— Бывает и такое. Комар гонит олешек из тундры. Прошлый год тут у тони лось утонул. Лето, шкура линяет, а как выйдут на берег, на ветерок, ищут обо что бы потереться, деревьев-то нет, вот и трутся боками об колья у сети. А сеть нынче — нейлон. Лосю и тому не порвать, не то что олешкам.
— Это дикие олени? — полюбопытствовал я, стараясь не дать оборваться зыбкой нити разговора.
— А вот приедем, дак поглядим. Ежели на ушах метки, значит отбились от стада, не доглядели ненцы. Тогда надо им по рации сообщить.
С моря донесся какой-то протяжный томительный звук, напоминающий усталый вздох морского зверя. Чайки парили над самыми нашими головами. Тоня была уже близко, видно было, как в неводе плещет рыба, темнели на мелководье стальной синевой упругие спины, взблескивали на солнце светлеющие бока.
— А тони у вас добычливые, с виду-то просто, а хитро придумано, — сказал я.
— От берега к неводу завеса, потом, значит, горло, — пояснил Афиноген, растягивая слова. — Горло в невод ведет. За неводом в море отбой, чтоб заворачивать семгу, направлять ее, как отходит, к горлу. — Он испытывающее смотрел на меня, стараясь понять, зачем расспрашиваю я его об этом.
Наверное, Афиноген задался вопросом, что я за личность, для чего заявился на тоню и куда собираюсь дальше, но меня ни о чем не расспрашивал. Молча приглядывался ко мне, и мы ехали, каждый думая о своем.
Да и разве одно лишь слово служит средством общения. Почему мы так торопимся нарушить молчание, оставшись один на один с малознакомым человеком, точно испытываем к разговору какое-то властное понуждение. Как часто за разговорами мы не замечаем повадок друг друга, поглощенные болтовней, озабочены тем, чтобы скрыть за шелухой слов наши истинные намерения. Может быть, наши повадки, выражение глаз, особенность одежды говорят о нас точнее и подробнее, нежели речь, в которой всегда есть определенная искусственность и зачастую скрытый умысел. Разве порой не испытываем мы невольную неприязнь к незнакомцу, от которого не услышали еще ни одного слова, а иной разговорчивый человек сразу же вызывает у нас симпатию и невольное расположение.
Кто знает, может быть, Афиноген не расспрашивал меня, больше доверяя своим глазам. Да и так ли важно, кем я стал рисоваться перед ним, начни он теребить меня вопросами. Может быть, отсутствие к моей личности любопытства — некая мудрая линия поведения, и есть за всем этим какая-то манера, подсказанная опытом. Этот человек при всей своей внешней грубоватости чем-то вызвал у меня симпатию, оставаясь в то же время загадкой, и я испытывал рядом с ним какую-то внутреннюю скованность.

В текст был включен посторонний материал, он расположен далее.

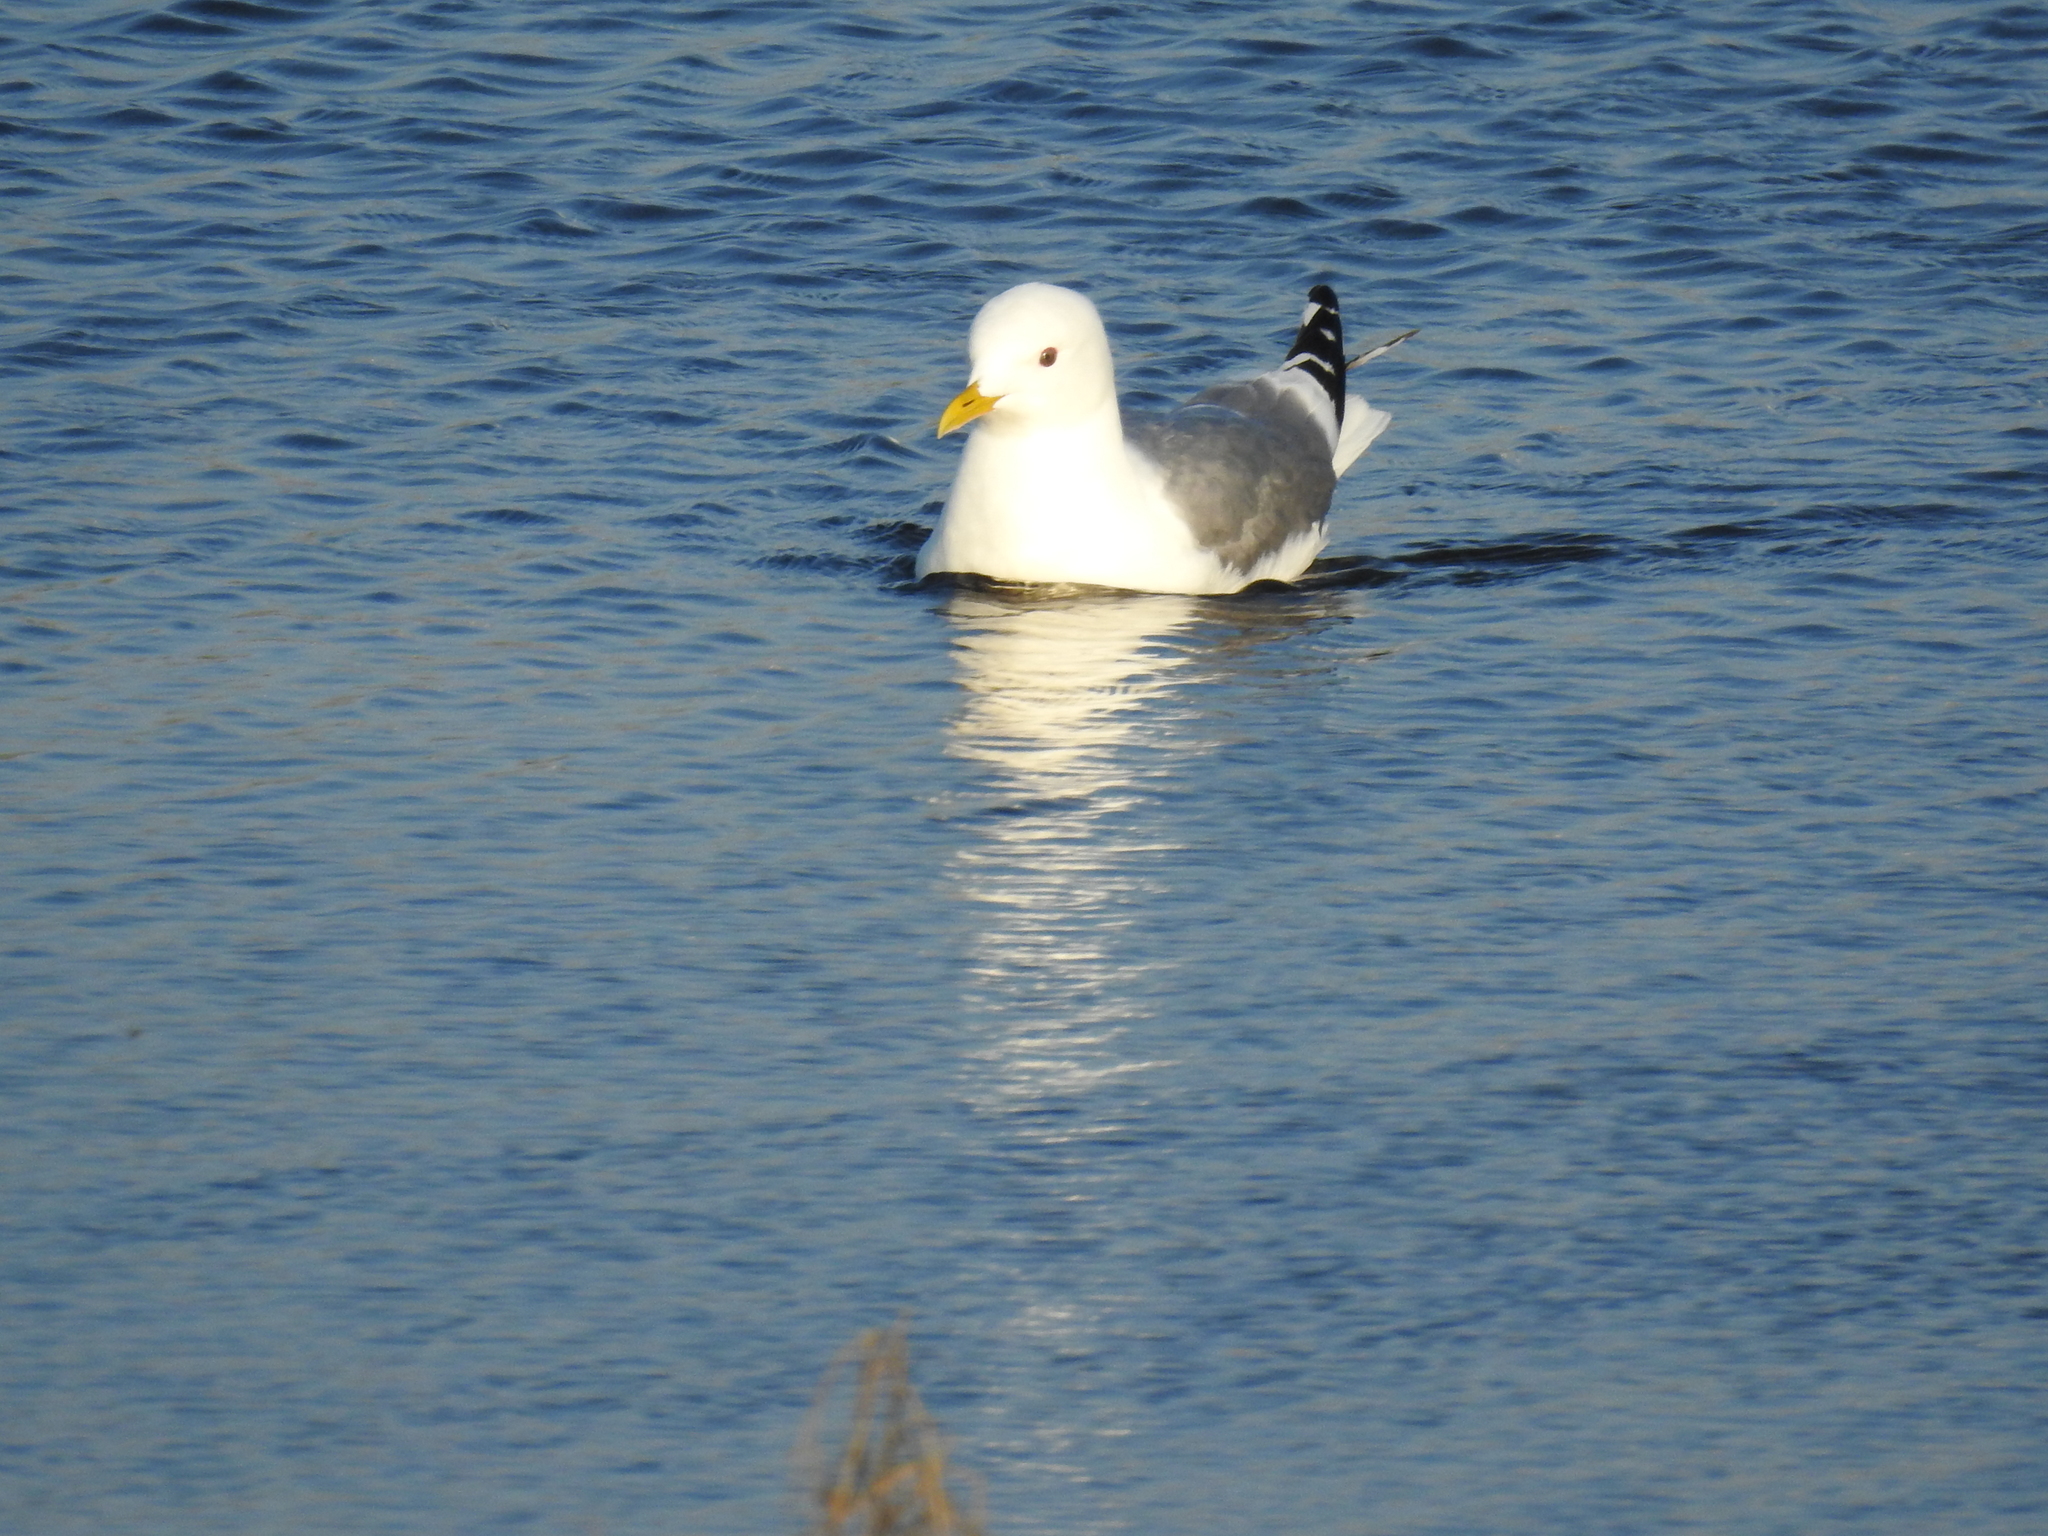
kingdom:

Мы подъехали к тоне и высвободили из сети утонувших оленей.
— Олешки-то колхозные, — заметил Афиноген и показал мне отметины, вырезанные в ушах. — Приеду в избу, свяжусь по рации с ненцами, — кивнул он в сторону тундры. — Пусть сами и сообщают в колхоз. Акт надо составить, чтоб списали.
— Пока приедут из колхоза да акт составят — мясо успеет протухнуть, — заметил я.
— А хоть и протухло бы, все одно его есть никто не станет — утопленники, кровь ведь не спущена. Только разве его собакам. Наши деревенские собаки сожрали бы, а ненецкие лайки дак навряд ли. А оленей, — махнул он рукой, — спишут. Чего теперь-то жалеть.
Не оглядываясь, Афиноген направился к неводу. Широкая сугорбая спина его покачивалась, шел он широко расставляя ноги, точно в качку по палубе, руки энергично двигались вдоль туловища. Он заметно поторапливался. Вот-вот должен был начаться прилив. На море по внешнему виду ничего не изменилось, гладь его была все также бестревожна и блистала лениво, миротворно, но сновавшие у самого уреза воды кулички подняли восторженный писк. В воздухе наметилось легкое движение, потянуло сыростью. Легкий бриз заворачивал с моря.
Афиноген чекушил рыбу, работа его подходила к концу. Я направился к нему, мы уложили рыбу в мешки, погрузили их на телегу и тронулись к избушке. Справа от нас, заслоняя обрывистый берег, по-прежнему тянулись завалы леса. Я обратился к Афиногену:
— А что, этот лес никто не вывозит отсюда, неужели нельзя использовать его в дело? Ведь здесь же миллионы кубометров.